Синьбао был человеком неглупым – хоть и необразованным, но весьма любознательным. Его пытливый ум, частенько заводящий своего хозяина во всевозможные переделки, требовал интеллектуальной пищи и не получал её в необходимом количестве при общении с недалёкой матроснёй. Гости и пассажиры корабля были его единственной отдушиной. Тоже, правда, не всегда на них везло: эти два басрийских купца, которые фрахтовали его дау уже не в первый раз, не отличались особой разносторонностью. Только и разговоров у них, что о ценах на шёлк и хну, да о том, в какое время года в какие земли выгоднее совершать торговые вояжи.
Но эта девчонка, купленная Асафом в Цзудухэ, оказалась куда интересней целого легиона сказочников и информативней любого из императорских мудрецов. За неделю она нагрузила капитана таким количеством сведений, что Синьбао явно переел и имел все основания опасаться несварения. Но, тем не менее, как и всякий обжора, блаженствовал.
А Кире это, собственно, ничего не стоило. Ей тоже было скучно со своими соседками в душной каюте. Поэтому она с удовольствием делила томительные часы пути с занятным сяньцем, жизнь и приключения которого так сильно были похожи на какую-то сказку, но на какую… вспомнить никак не получалось.
Слушать о его приключениях было интересно: и о гигантской рыбе, поросшей пальмами, и о стране царя аль-Михрджана, и об Острове мохнатых, где полонил неугомонного путешественника великан-людоед, и о плавании в Индию, и о пережитых им в огромном количестве кораблекрушениях….

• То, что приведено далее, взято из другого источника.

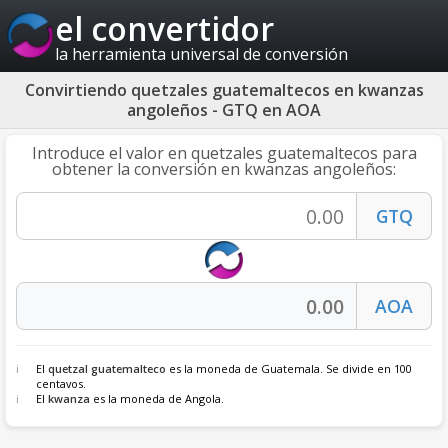
el convertidor
la herramienta universal de conversión
Convirtiendo quetzales guatemaltecos en kwanzas
angoleños - GTQ en AOA
Introduce el valor en quetzales guatemaltecos para
obtener la conversión en kwanzas angoleños:
El
quetzal guatemalteco
es la moneda de Guatemala. Se divide en 100
centavos.
El
kwanza
es la moneda de Angola.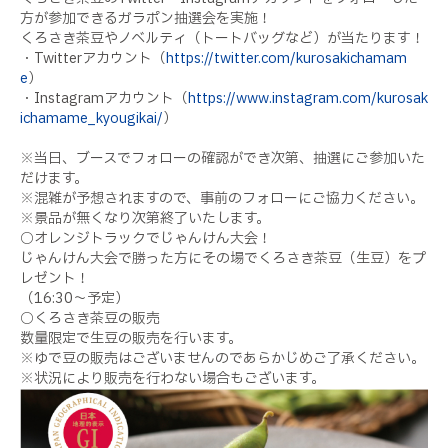
方が参加できるガラポン抽選会を実施！
くろさき茶豆やノベルティ（トートバッグなど）が当たります！
・Twitterアカウント（
https://twitter.com/kurosakichamam
e
）
・Instagramアカウント（
https://www.instagram.com/kurosak
ichamame_kyougikai/
）
※当日、ブースでフォローの確認ができ次第、抽選にご参加いた
だけます。
※混雑が予想されますので、事前のフォローにご協力ください。
※景品が無くなり次第終了いたします。
○オレンジトラックでじゃんけん大会！
じゃんけん大会で勝った方にその場でくろさき茶豆（生豆）をプ
レゼント！
（16:30～予定）
○くろさき茶豆の販売
数量限定で生豆の販売を行います。
※ゆで豆の販売はございませんのであらかじめご了承ください。
※状況により販売を行わない場合もございます。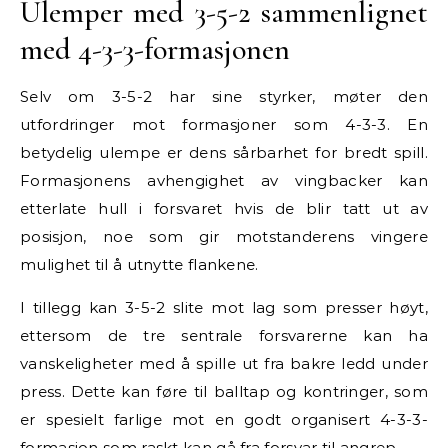
Ulemper med 3-5-2 sammenlignet
med 4-3-3-formasjonen
Selv om 3-5-2 har sine styrker, møter den
utfordringer mot formasjoner som 4-3-3. En
betydelig ulempe er dens sårbarhet for bredt spill.
Formasjonens avhengighet av vingbacker kan
etterlate hull i forsvaret hvis de blir tatt ut av
posisjon, noe som gir motstanderens vingere
mulighet til å utnytte flankene.
I tillegg kan 3-5-2 slite mot lag som presser høyt,
ettersom de tre sentrale forsvarerne kan ha
vanskeligheter med å spille ut fra bakre ledd under
press. Dette kan føre til balltap og kontringer, som
er spesielt farlige mot en godt organisert 4-3-3-
formasjon som raskt kan gå fra forsvar til angrep.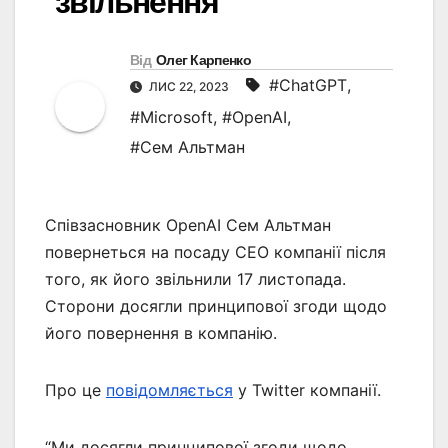
звільнення
Від
Олег Карпенко
#ChatGPT
,
ЛИС 22, 2023
#Microsoft
,
#OpenAI
,
#Сем Альтман
Співзасновник OpenAI Сем Альтман
повернеться на посаду СЕО компанії після
того, як його звільнили 17 листопада.
Сторони досягли принципової згоди щодо
його повернення в компанію.
Про це
повідомляється
у Twitter компанії.
“Ми досягли принципової згоди щодо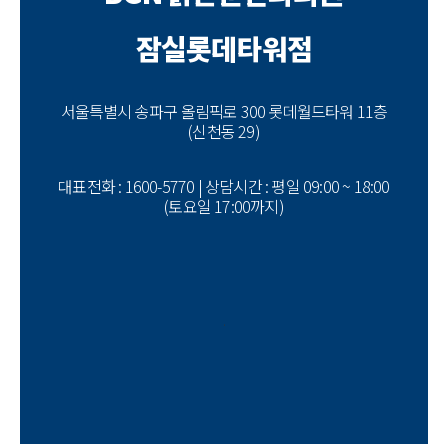
잠실롯데타워점
서울특별시 송파구 올림픽로 300 롯데월드타워 11층
(신천동 29)
대표전화 : 1600-5770 | 상담시간 : 평일 09:00 ~ 18:00
(토요일 17:00까지)
.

Заметив его живой интерес и к обратной связи, Кира развернулась вовсю: с увлечением пересказала не только события собственной жизни и устройство своего мира, но и все просмотренные и вспомненные фильмы, прочитанные книги и даже страшилки из пионерлагеря.
Капитан и транспортируемая им на продажу пленница неожиданно спелись, вместе им было интересно – они жарко дискутировали на отвлечённые темы, что-то измеряли и прикидывали, что-то рисовали или чертили на бумаге, что-то пытались объяснить, эмоционально жестикулируя. Однажды суровый морской волк даже пробежался по палубе, размахивая крыльями и яростно клекоча – таким образом он в исступлении вдохновения пытался проиллюстрировать собеседнице рассказ про птицу Рух, кормящую своих птенцов слонами.